In a session featuring some of the world’s most powerful financiers, Blackstone chief Steve Schwarzman described the single greatest investment opportunity today as being in “the data centre and AI complex” – and in the vast energy required to power it.
His remarks reflected a broad consensus that AI will indeed live up to the hype, catalysing a profound transformation of the global economy. Yet there was less agreement on how evenly the benefits will be shared.
Former Google CEO Eric Schmidt told futurist Peter Diamandis he was sceptical of claims that AI-driven “abundance” would benefit most of humanity. ‘There’s no question that wealth will be created, because wealth comes from efficiency,’ Schmidt said. ‘But you could imagine a small number of companies – [and within them] a small number of people – getting all of those benefits.’ That, he added, would pose significant public policy challenges.

Powering the future
But there was unanimity on the growing need for energy to power the vast computing capacity (‘compute’) required by complex AI models.
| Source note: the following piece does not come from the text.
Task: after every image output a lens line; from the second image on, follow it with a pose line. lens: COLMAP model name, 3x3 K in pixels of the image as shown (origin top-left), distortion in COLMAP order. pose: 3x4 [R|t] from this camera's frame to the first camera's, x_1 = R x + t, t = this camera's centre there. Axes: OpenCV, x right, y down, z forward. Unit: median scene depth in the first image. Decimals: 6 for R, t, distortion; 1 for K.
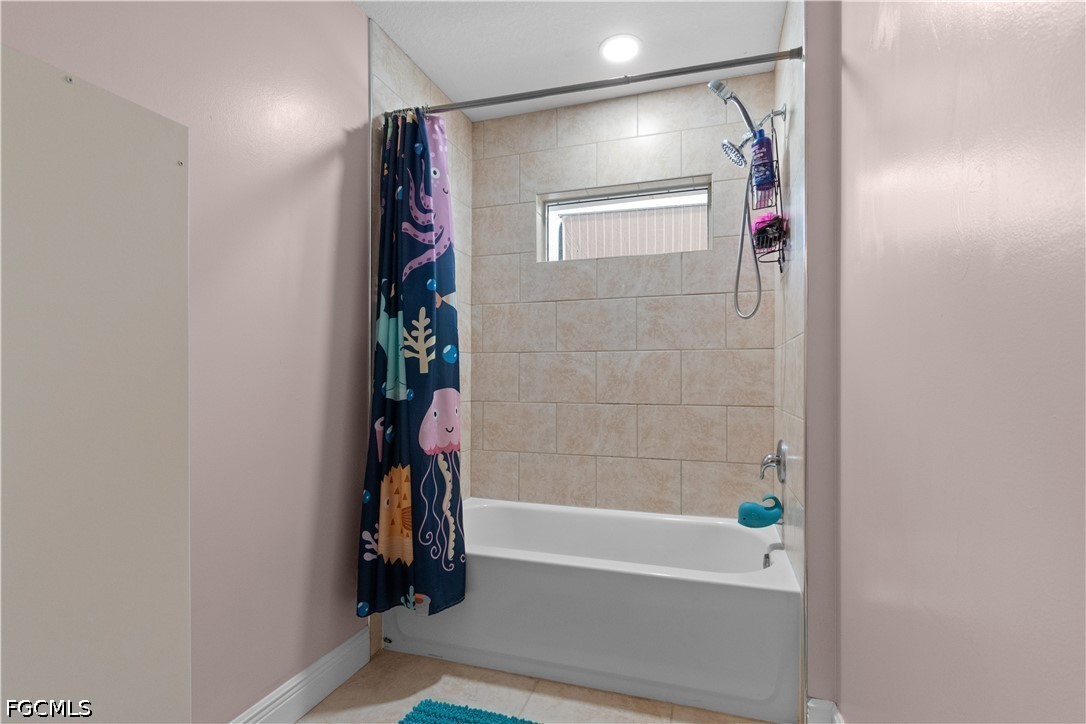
lens RADIAL K [[491.6, 0, 543.1], [0, 491.6, 359.8], [0, 0, 1]] dist [0.006715, -0.001251]
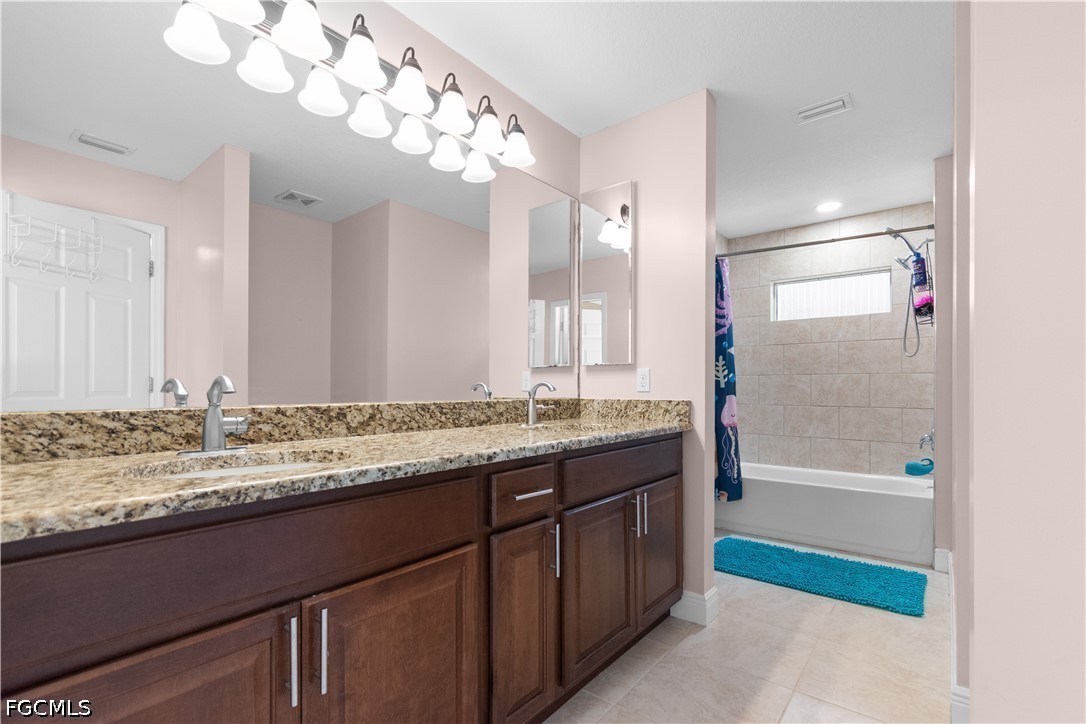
lens RADIAL K [[491.6, 0, 547.2], [0, 491.6, 379.4], [0, 0, 1]] dist [0.006715, -0.001251]
pose [[0.942010, -0.001806, -0.335581, -0.184912], [0.006112, 0.999912, 0.011777, -0.027764], [0.335530, -0.013145, 0.941938, -0.929347]]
The International Energy Agency noted in a recent report that data centres accounted for around 1.5 per cent of global electricity consumption in 2024 – some 415 terawatt-hours. According to its ‘base case’, demand will more than double by 2030, when data centres worldwide will consume as much electricity as Japan does today. Some forecasts are considerably higher.
The global demand for compute could even spark armed conflict, warned Jonathan Ross, CEO of US AI firm Groq. ‘I’m a little bit worried there’s going to be a war over it,’ he said, noting that conflict over valuable resources has long been a feature of human history.
Several attendees noted that Saudi Arabia is well positioned to take advantage of the AI boom. The country – which is about nine times the size of the UK, but with a population just over half as big – has space for data centres to be built. It also has plentiful cheap energy and a regulatory environment in which permissions for building can be granted quickly.
On Tuesday it was announced Blackstone would put $3 billion into the PIF-owned, Saudi-based AI company Humain. In an interview, the company’s CEO Tareq Amin suggested that firms including BlackRock and KKR might follow suit.
After years of deploying capital abroad, MBS will hope that this deal – one of the world’s largest asset managers backing a homegrown enterprise – marks the start of a new phase in Saudi Arabia’s investment story.